Milking the taxpayer
(Friday 21 November 2008)
THE government cannot escape its responsibility for the outrageous fare rises being imposed on the travelling public by the train operating companies.
Instead of taking the railways back into public ownership, as it promised when in opposition, it has left this prime example of Tory government larceny untouched.
Supposed regulation of fares is a farce. Regulated fares rise by inflation plus and unregulated fares by whatever the privateers believe that they can get away with.
The Association of Train Operating Companies (Atoc), the collective spin doctor for this cabal of profiteers, insists that greater income helps to finance major investment to improve the railways.
It also claims that it will help the government plan to reduce handouts to the privateers by 40 per cent in the period 2006-7 to 2013-4.
But the Atoc spokesman does not acknowledge that we were fed the fiction, pre-privatisation, that fabled private-sector efficiency would bring drastically reduced and even non-existent government subsidies.
In fact, the privateers are milking the taxpayer for three times the subsidy that British Rail received when it was publicly owned.
Privatisation has failed rail travellers and the taxpayer. Far from the train companies using government subsidies for investment, much of it is shovelled straight into the pockets of their shareholders.
The railways are a natural monopoly. Passengers cannot refuse to travel on one track and choose to patronise another.
Commuters in particular are denied any real choice apart from opting for the dispiriting and anti-social alternative of sitting in private cars, stuck in traffic jams on arterial routes into our cities.

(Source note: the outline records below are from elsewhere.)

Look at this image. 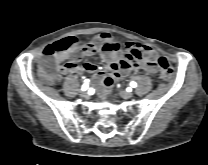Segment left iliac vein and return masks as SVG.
Listing matches in <instances>:
<instances>
[{"label":"left iliac vein","mask_w":208,"mask_h":165,"mask_svg":"<svg viewBox=\"0 0 208 165\" xmlns=\"http://www.w3.org/2000/svg\"><path fill=\"white\" fill-rule=\"evenodd\" d=\"M120 95L124 99H129L133 97V93L126 90H120Z\"/></svg>","instance_id":"4c4485c4"}]
</instances>
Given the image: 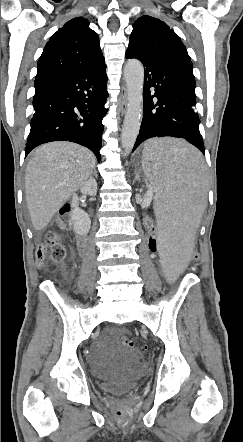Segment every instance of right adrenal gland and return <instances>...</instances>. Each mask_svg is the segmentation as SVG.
Wrapping results in <instances>:
<instances>
[{"label":"right adrenal gland","instance_id":"right-adrenal-gland-1","mask_svg":"<svg viewBox=\"0 0 243 442\" xmlns=\"http://www.w3.org/2000/svg\"><path fill=\"white\" fill-rule=\"evenodd\" d=\"M93 175L97 178L96 170L94 169Z\"/></svg>","mask_w":243,"mask_h":442}]
</instances>
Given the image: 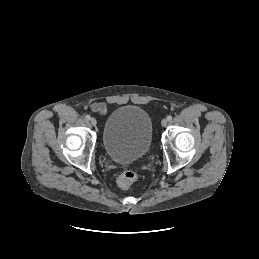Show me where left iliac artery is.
Here are the masks:
<instances>
[{
  "label": "left iliac artery",
  "instance_id": "obj_1",
  "mask_svg": "<svg viewBox=\"0 0 259 259\" xmlns=\"http://www.w3.org/2000/svg\"><path fill=\"white\" fill-rule=\"evenodd\" d=\"M167 120H168V121H171V120H172V116L169 115V116L167 117Z\"/></svg>",
  "mask_w": 259,
  "mask_h": 259
}]
</instances>
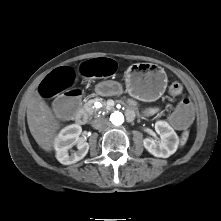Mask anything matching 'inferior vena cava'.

The government claims to be concerned about the environment and to wish to see people choose public transport, especially our railways, as a cleaner and more efficient alternative to private cars.
But that pious wish is contradicted by its willingness to see rail users fleeced by companies whose owners prioritise private profits over the interests of passengers and staff.
The railways could not operate without government support. The industry is a classic example of the philosophy of nationalising losses - the state subsidies - and privatising profits.
The government is adept at forcing its own employees in the Civil Service and other public services to accept annual pay rises of around 2 per cent, while inflation has been over double that.
It calls for a collective tightening of the belt to withstand the current recession, but that doesn't apply to the private rail monopolists.
The rail companies have a licence to extort profits from their passengers and from their staff, none of whom is likely to see pay rises of between 6 and 11 per cent.
Just as the government was ready to put hundreds of billions at the disposal of the banks when it wouldn't pay out minimal amounts to save jobs in the NHS or Remploy, so it offers little more than warm words to workers at the sharp end of the current crisis while allowing the rail parasites to feather their nests as a way of seeing them through the winter.
There is only one answer to the scandal of escalating rail fares and that is to take the railways back into public ownership.